Return every line of the records that contains the string "учить", treating uppercase and lowercase as different.

[Collected data]
[Start of section]
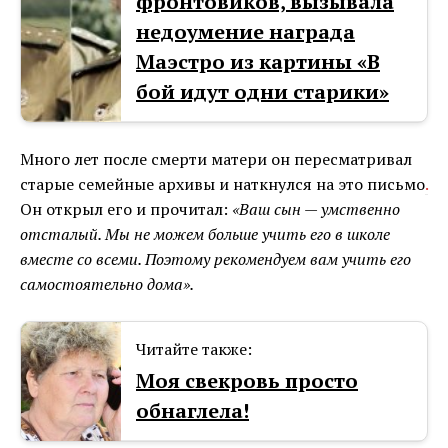
фронтовиков, вызывала
недоумение награда
Маэстро из картины «В
бой идут одни старики»
Много лет после смерти матери он пересматривал
старые семейные архивы и наткнулся на это письмо
.
Он открыл его и прочитал:
«Ваш сын — умственно
отсталый. Мы не можем больше учить его в школе
вместе со всеми. Поэтому рекомендуем вам учить его
самостоятельно дома».
Читайте также:
Моя свекровь просто
обнаглела!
[End of section]
▶ **Task result**:
отсталый. Мы не можем больше учить его в школе
вместе со всеми. Поэтому рекомендуем вам учить его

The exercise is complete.